──────── Einträge
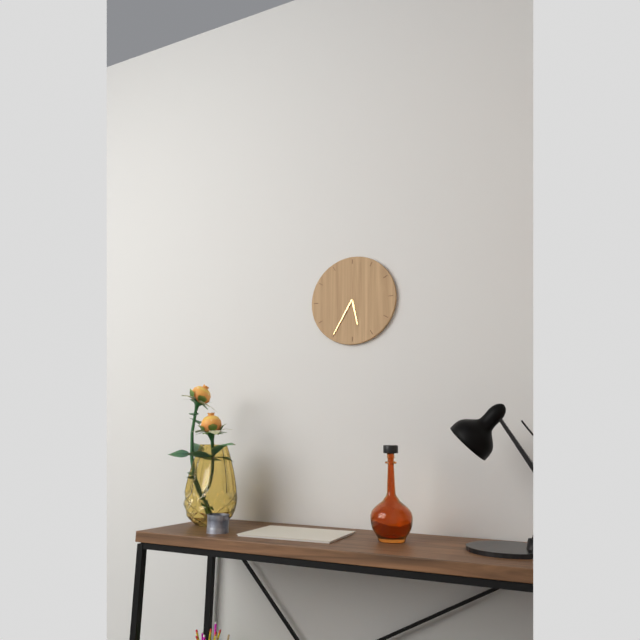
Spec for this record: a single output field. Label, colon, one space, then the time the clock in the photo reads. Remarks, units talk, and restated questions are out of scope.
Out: 5:35
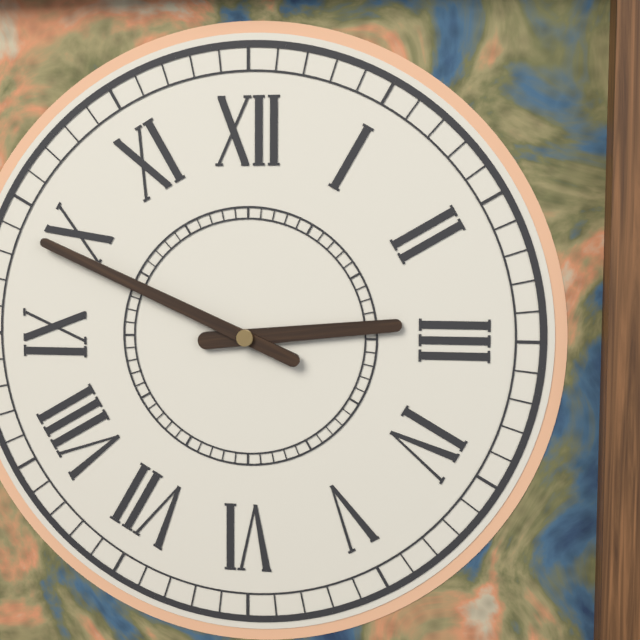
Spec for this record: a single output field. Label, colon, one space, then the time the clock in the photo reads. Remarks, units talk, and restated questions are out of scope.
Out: 2:49
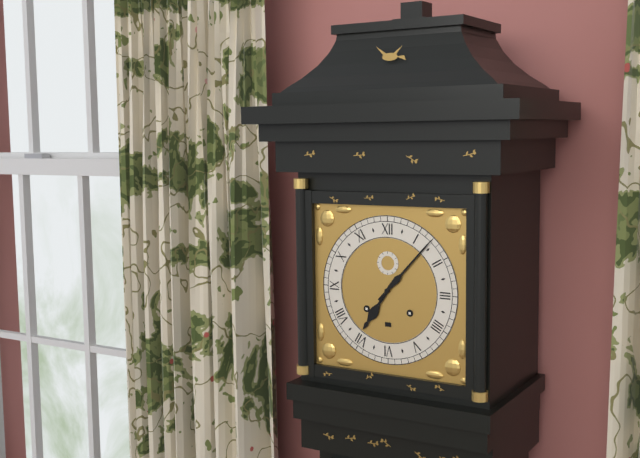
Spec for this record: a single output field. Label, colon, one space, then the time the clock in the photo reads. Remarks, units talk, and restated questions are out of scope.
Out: 7:07
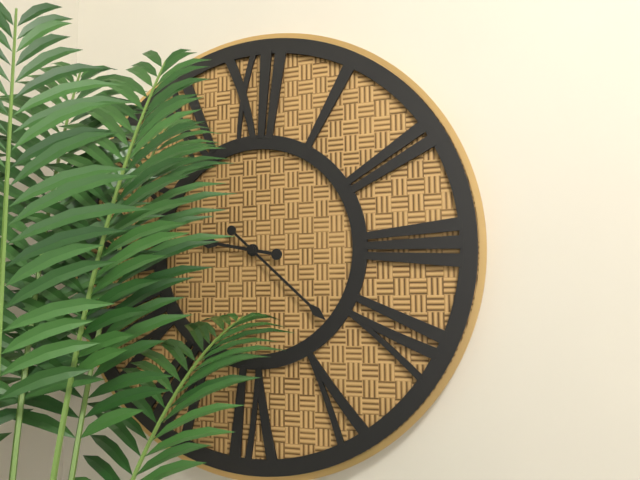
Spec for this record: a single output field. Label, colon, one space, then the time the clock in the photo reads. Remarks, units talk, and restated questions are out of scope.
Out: 9:22
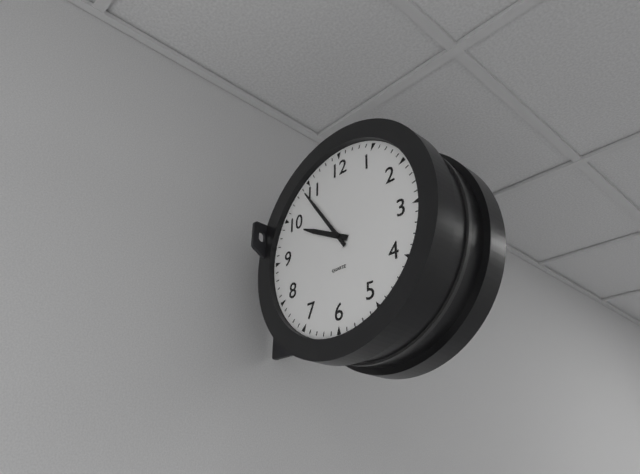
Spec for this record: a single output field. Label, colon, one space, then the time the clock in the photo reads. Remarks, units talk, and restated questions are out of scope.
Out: 9:54
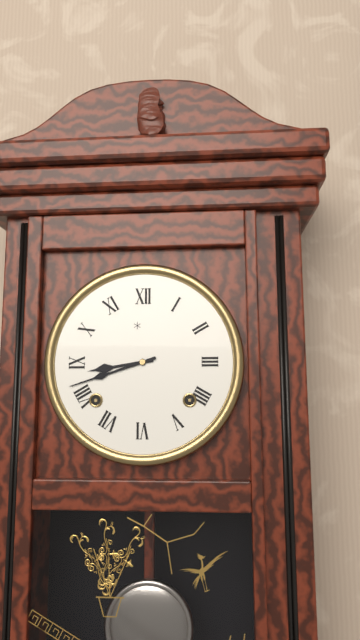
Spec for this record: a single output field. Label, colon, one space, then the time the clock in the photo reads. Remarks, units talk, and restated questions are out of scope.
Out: 8:42
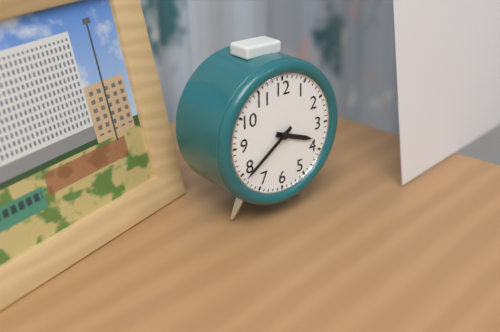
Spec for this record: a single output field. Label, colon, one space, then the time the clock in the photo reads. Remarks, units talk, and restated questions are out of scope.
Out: 3:39
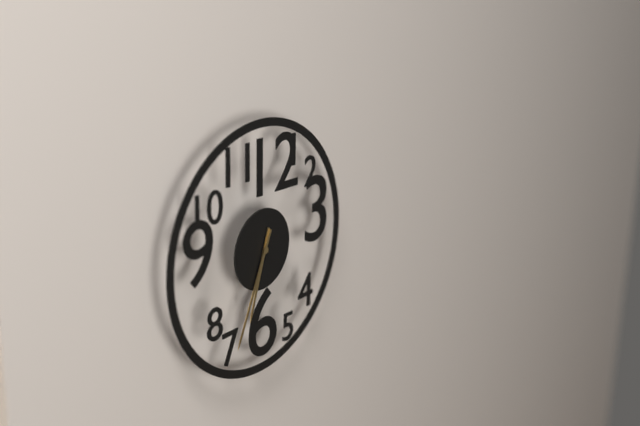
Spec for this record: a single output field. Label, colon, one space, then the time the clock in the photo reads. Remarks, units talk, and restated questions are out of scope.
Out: 6:34
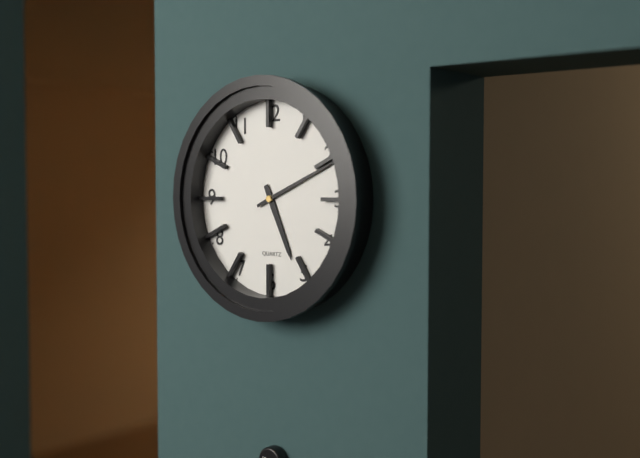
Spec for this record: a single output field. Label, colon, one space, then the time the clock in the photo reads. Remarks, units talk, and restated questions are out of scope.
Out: 5:11
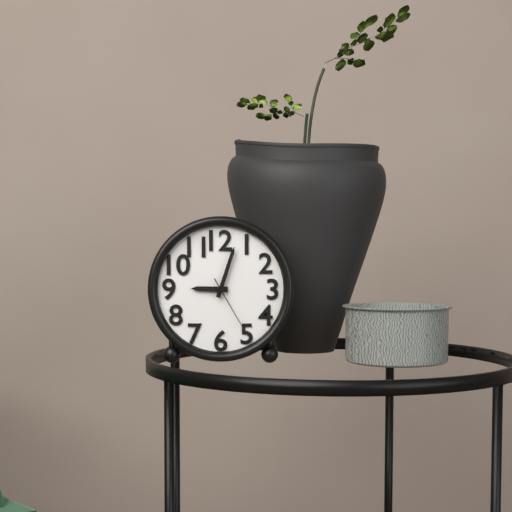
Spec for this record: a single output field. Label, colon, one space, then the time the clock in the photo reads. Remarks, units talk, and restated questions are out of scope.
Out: 9:03:25
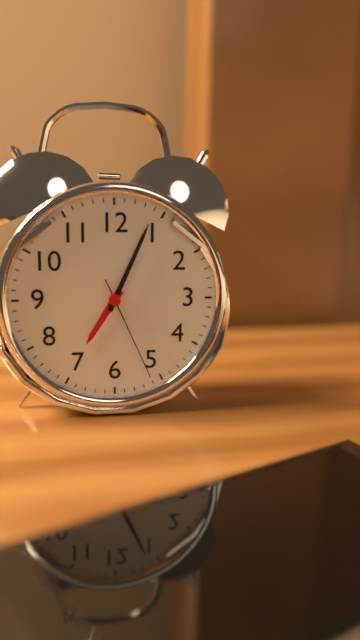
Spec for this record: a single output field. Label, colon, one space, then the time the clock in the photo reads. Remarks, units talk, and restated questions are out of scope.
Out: 7:04:26
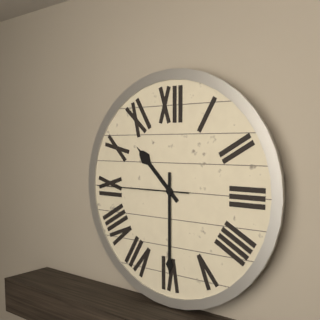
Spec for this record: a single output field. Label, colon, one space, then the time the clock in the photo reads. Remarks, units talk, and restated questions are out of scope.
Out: 10:30:45
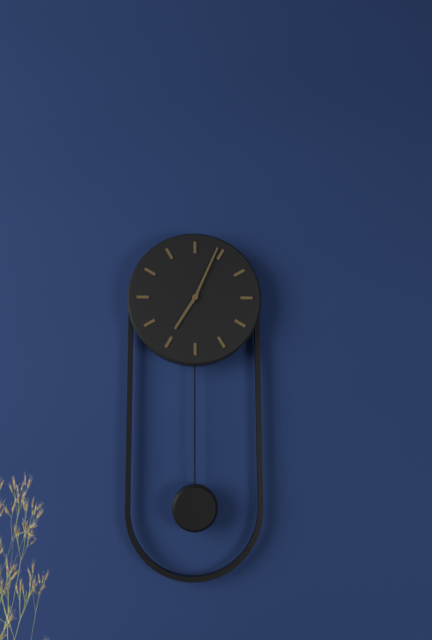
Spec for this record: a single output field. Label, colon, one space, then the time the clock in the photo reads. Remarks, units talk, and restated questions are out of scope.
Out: 7:04
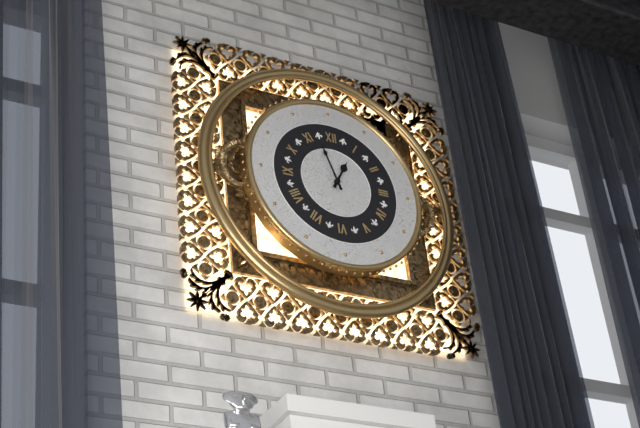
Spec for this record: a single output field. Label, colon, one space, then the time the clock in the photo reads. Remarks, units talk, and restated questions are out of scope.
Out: 12:57
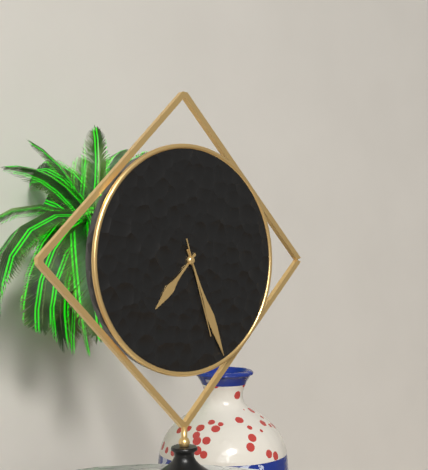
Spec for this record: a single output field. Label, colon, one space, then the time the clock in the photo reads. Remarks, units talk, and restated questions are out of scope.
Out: 7:26:27
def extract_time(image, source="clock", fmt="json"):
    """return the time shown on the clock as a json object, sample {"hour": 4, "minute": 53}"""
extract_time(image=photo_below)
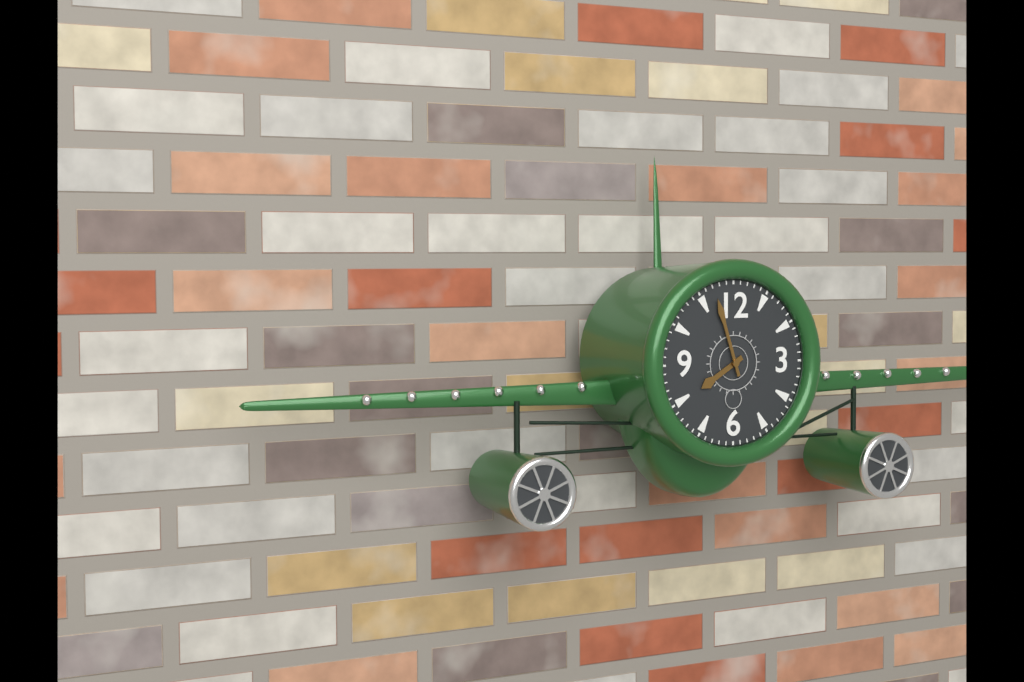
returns {"hour": 7, "minute": 57}
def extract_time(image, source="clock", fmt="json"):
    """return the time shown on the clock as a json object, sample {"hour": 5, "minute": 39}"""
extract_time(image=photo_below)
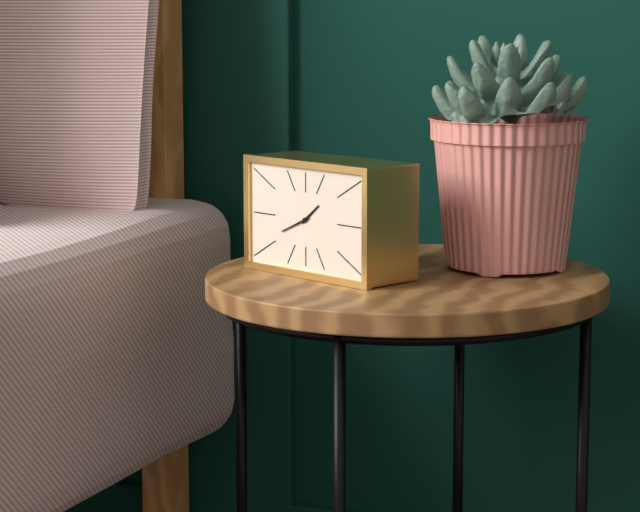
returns {"hour": 1, "minute": 41}
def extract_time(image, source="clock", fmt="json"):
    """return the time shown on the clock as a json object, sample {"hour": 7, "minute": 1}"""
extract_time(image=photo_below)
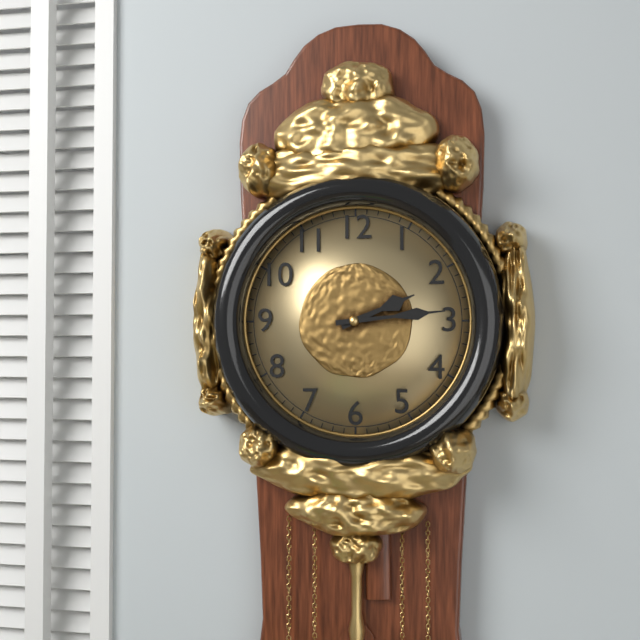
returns {"hour": 2, "minute": 14}
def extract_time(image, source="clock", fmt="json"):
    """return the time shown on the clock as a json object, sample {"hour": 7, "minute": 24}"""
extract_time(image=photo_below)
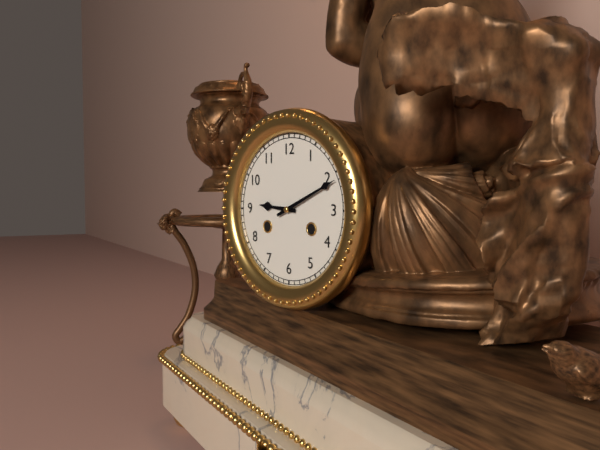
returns {"hour": 9, "minute": 11}
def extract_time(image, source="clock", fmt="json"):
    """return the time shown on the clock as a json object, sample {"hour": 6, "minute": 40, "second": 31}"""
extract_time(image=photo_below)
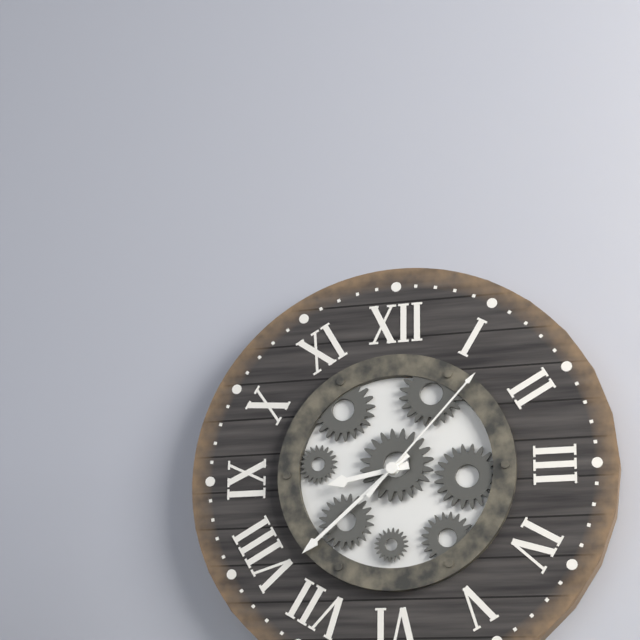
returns {"hour": 8, "minute": 38, "second": 7}
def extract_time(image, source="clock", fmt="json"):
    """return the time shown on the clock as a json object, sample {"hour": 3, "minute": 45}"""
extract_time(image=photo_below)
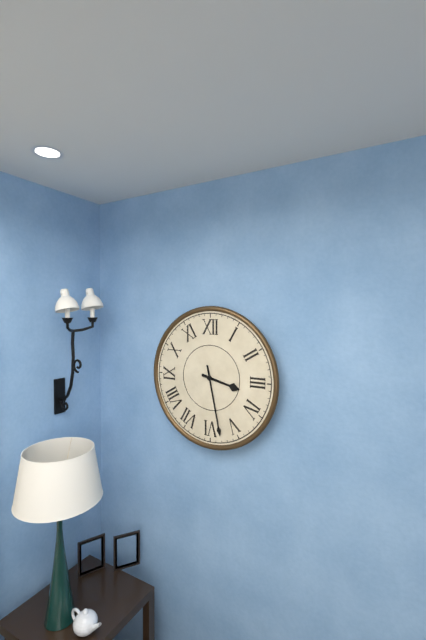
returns {"hour": 3, "minute": 28}
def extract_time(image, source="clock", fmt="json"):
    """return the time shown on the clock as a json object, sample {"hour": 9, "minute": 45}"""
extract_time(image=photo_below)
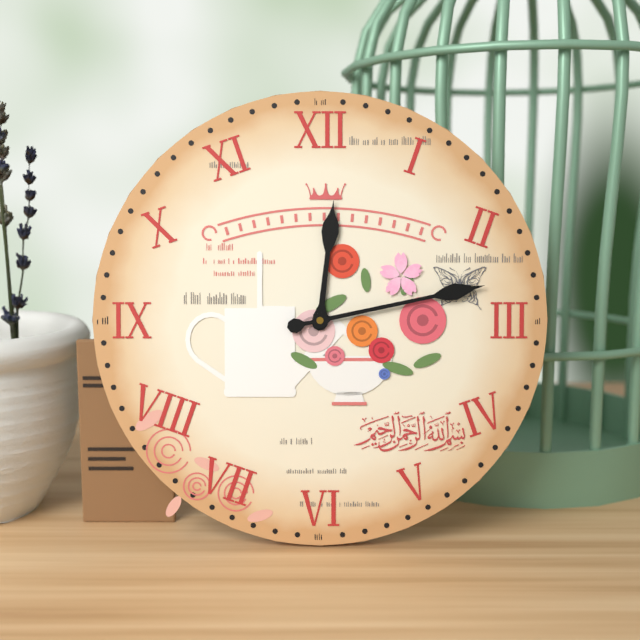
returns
────────────────
### Aufgabenstellung
Gib an, wie viele Zeilen oben die Zeichenfolge „sample“ enthalten, und nenne nur die Zahl. Groß- und Kleinschreibung zählt.

### Antwort
7